When I grow up, I'll be making more than $10 and change per hour. And my paycheck won't be calculated by how many hours I work. Oh wait, I had a job like that once. And damn was it not a lot of fun.

I'll have a wife and a couple of kids. Not a girlfriend. And the kids will be half mine, not half somebody else's. This way, when I bitch about their shitty genes, I only have the people in-house to blame. And I'll be lookin' at my second divorce as well, eventually.

I'll have a nice car, paid for by that non-hourly job. It'll have gas and insurance, unlike cars I've owned before. And I won't get speeding or inspection tickets, because my paperwork will be up-to-date.

I'll enjoy expensive beers with my rich friends, but only occasionally. Cheap beer is for the unmotivated, slovenly manchilds who don't give much thought to their appearance or their liver.

And when I grow up, I'll have no need to jot snarky things online. I'll be sophisticated enough that you will all be able to read my mind, understand what I'm thinking, and laugh the second I raise an eyebrow in your direction. You know, that same way your parents looked at you and made you piss yourself when you knew that they knew you did something wrong.

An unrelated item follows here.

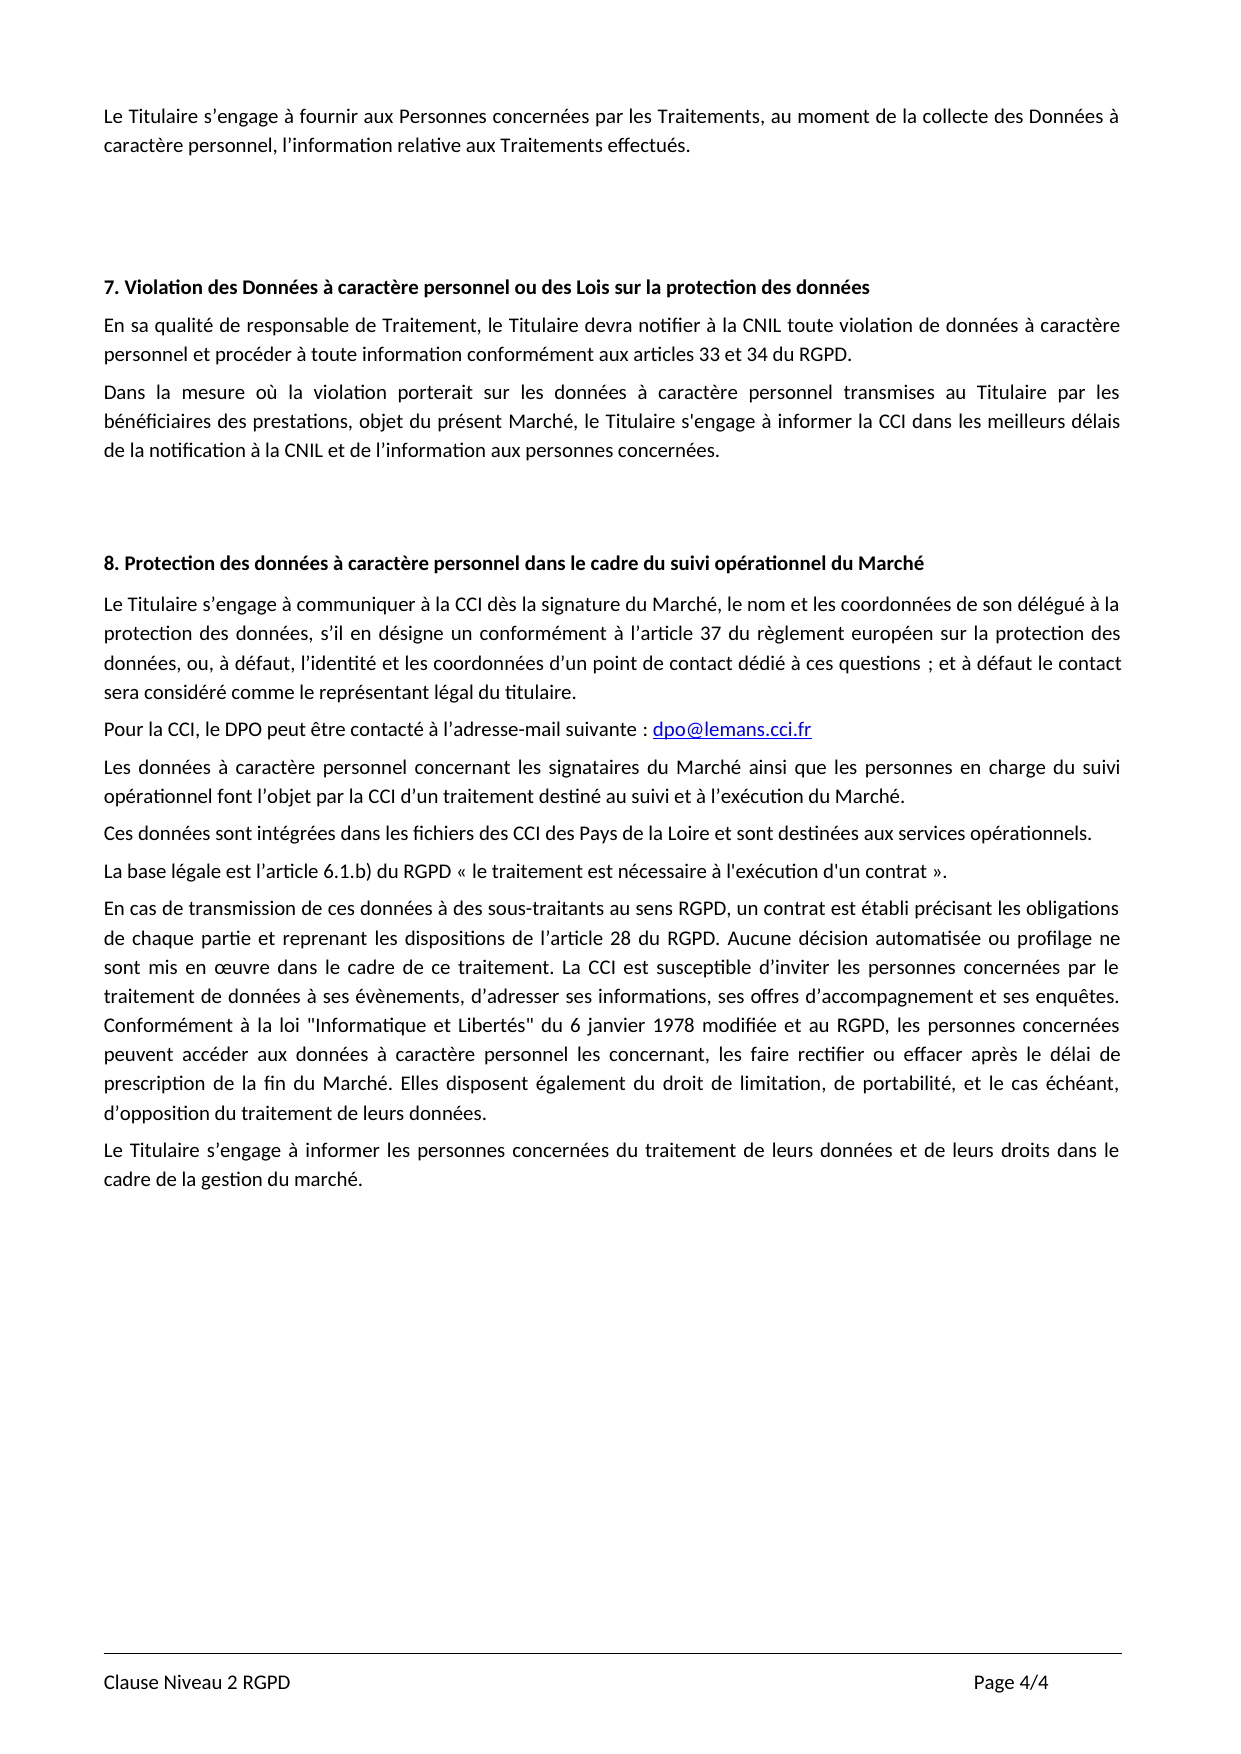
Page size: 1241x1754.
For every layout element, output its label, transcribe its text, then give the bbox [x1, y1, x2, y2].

Face it, I'm never gonna change. At 36, I am who I am, and I don't even know who that is, but he's not growing up anytime soon. If anything like that had happened, I'd be all grown up by now. I'll make bad decisions. I'll be lazy. I'll laugh at fart jokes. I'll never get old, and when I do, I'll take my revenge out on people who've reached the same age as me but look and act it, because I'll be prettier than them. I'll be the guy stealin' walkers and wheelchairs. I'll replace your meds with jelly beans. I'll hit on your nurse and take her to dinner. And then make her breakfast in the morning *Wink*. Why? Because you probably didn't like me when I was a kid, and my rules and lack of moral standards don't get higher just because my number of years alive does. Or like the Twitter kids like to annoyingly do these days (and I swear to you, I'll never type these four letters in this succession ever again), #YOLO!

Now, somebody be a dear and go get me another beer. *Smirk*

MUSICAL BREAK!!

Well, I guess this is growing up.



VITAL STATS:

*Cart* Sandwiched a day of work in between a few days off. Then I get to hang out tomorrow with some of my homo friends (and I can say that cuz they're cool with me callin' them homos) for a barbecue. Should be good times in the heart of the city.

Not an exciting day by any means. Gonna kick back in the emptiness of the house and catch up on what's goin' down in Blogville. Peace, and GOODNIGHT NOW!!